Everyone has heard about “The McDonald’s Hot Coffee Law Suit”. This was the 1994 product liability lawsuit that became a mantra in the debate in the U.S. over tort reform. The way this case has been portrayed has given the civil justice system a bad image. You have heard it as the elderly lady that spilled coffee and became rich. Many people are misinformed and are not aware of the real facts of this case, unless you know a personal injury attorney.
On February 27, 1992, seventy-nine year old Stella Liebeck was in the passenger seat of her grandson’s Ford Probe when she ordered a 49 cent cup of coffee at the drive through of a McDonald’s in Albuquerque, New Mexico. Shortly thereafter, she spilled the coffee in her lap and sustained a series of very serious painful burns. A jury awarded $160,000 to cover medical expenses and compensatory damages in addition to $2.7 million in punitive damages to Liebeck. But her story has been grossly manipulated over the years to make her appear as someone who just wanted to get rich from her own mistake. Well now you can get the real story and see how the American public has had the wool passed over their eyes by the insurance industry.
I watched the HBO documentary film titled “Hot Coffee” last night. It actually told the truth and pulled back the veil of misconceptions of this case. The film shows the American public the true value of our civil justice system and how justice was served for Mrs. Liebeck. The film touches on such common misunderstandings about this case
- Ms. Liebeck’s burn severity (look at the burns and your stomach will turn)
- Her supposed desire to get rich from her injury (she originally only asked McDonald’s to pay her medical expenses and lost wages, they didn’t).
- The fact that she was a passenger
- That McDonald’s required coffee to be served at 180º – 190º.
The film also discussed in great dept how Liebeck v. McDonald’s Restaurants is often used and misused to describe a frivolous lawsuit and referenced in conjunction with tort reform efforts. McDonald’s, the insurance industry, and the United States Chamber of Commerce (which isn’t a government agency, its members consists of large corporations) have distorted the facts of Liebeck’s case to the point that what the public believes is nowhere close to the actual facts.
Watch the film and like many Americans your opinions will change. The truth about the case has opened up American minds Justice should prevail and no one should take our rights away. Many stated that the claim was “a meaningful and worthy lawsuit” after watching this documentary.

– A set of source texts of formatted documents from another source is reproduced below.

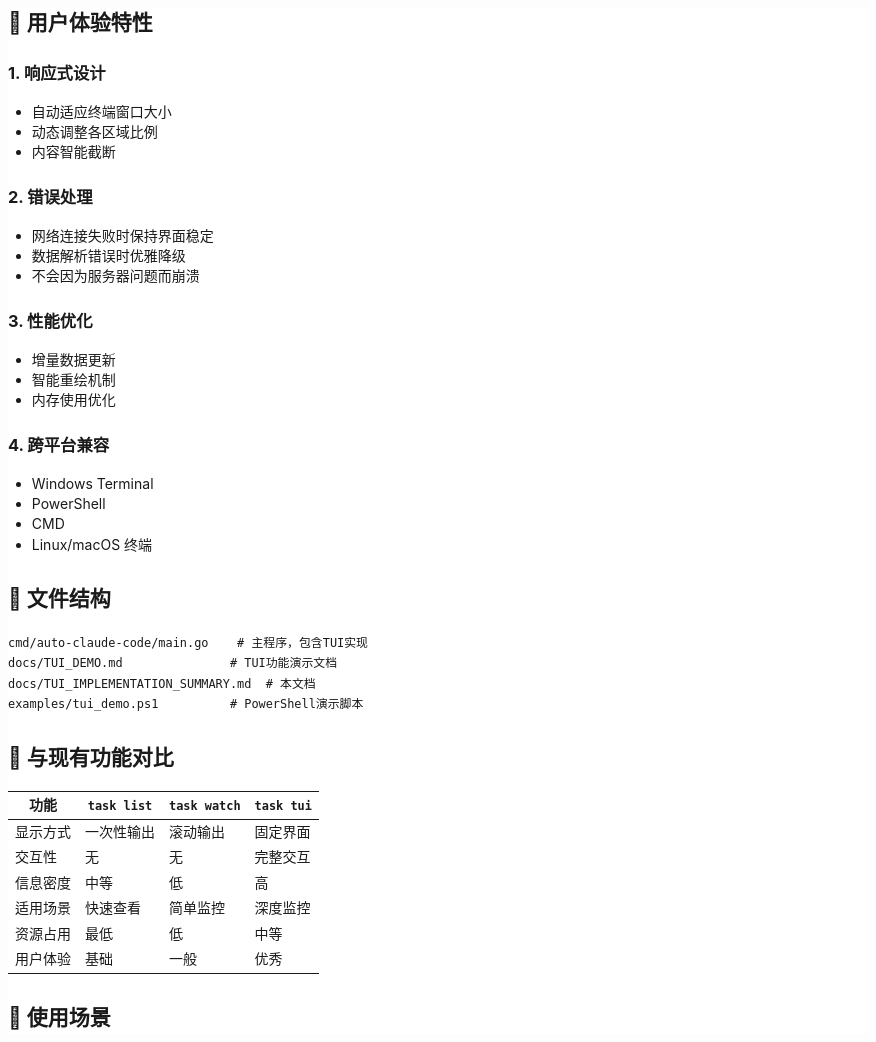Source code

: ## 🎯 用户体验特性

### 1. 响应式设计
- 自动适应终端窗口大小
- 动态调整各区域比例
- 内容智能截断

### 2. 错误处理
- 网络连接失败时保持界面稳定
- 数据解析错误时优雅降级
- 不会因为服务器问题而崩溃

### 3. 性能优化
- 增量数据更新
- 智能重绘机制
- 内存使用优化

### 4. 跨平台兼容
- Windows Terminal
- PowerShell
- CMD
- Linux/macOS 终端

## 📁 文件结构

```
cmd/auto-claude-code/main.go    # 主程序，包含TUI实现
docs/TUI_DEMO.md               # TUI功能演示文档
docs/TUI_IMPLEMENTATION_SUMMARY.md  # 本文档
examples/tui_demo.ps1          # PowerShell演示脚本
```

## 🔄 与现有功能对比

| 功能 | `task list` | `task watch` | `task tui` |
|------|-------------|--------------|------------|
| 显示方式 | 一次性输出 | 滚动输出 | 固定界面 |
| 交互性 | 无 | 无 | 完整交互 |
| 信息密度 | 中等 | 低 | 高 |
| 适用场景 | 快速查看 | 简单监控 | 深度监控 |
| 资源占用 | 最低 | 低 | 中等 |
| 用户体验 | 基础 | 一般 | 优秀 |

## 🚀 使用场景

When you watch this film you will hear from jurors on the case and you will know why the jury gave the verdict they did. You will know why the American Justice system is the best and greatest system in the world! Justice prevails and did here. Our jury trial system is one of America’s most valuable assets. It allows anyone to go to court and be on a level playing field with even the biggest corporations. It takes courage to go to court and seek justice. I am honored to be a part of this great system in this great country.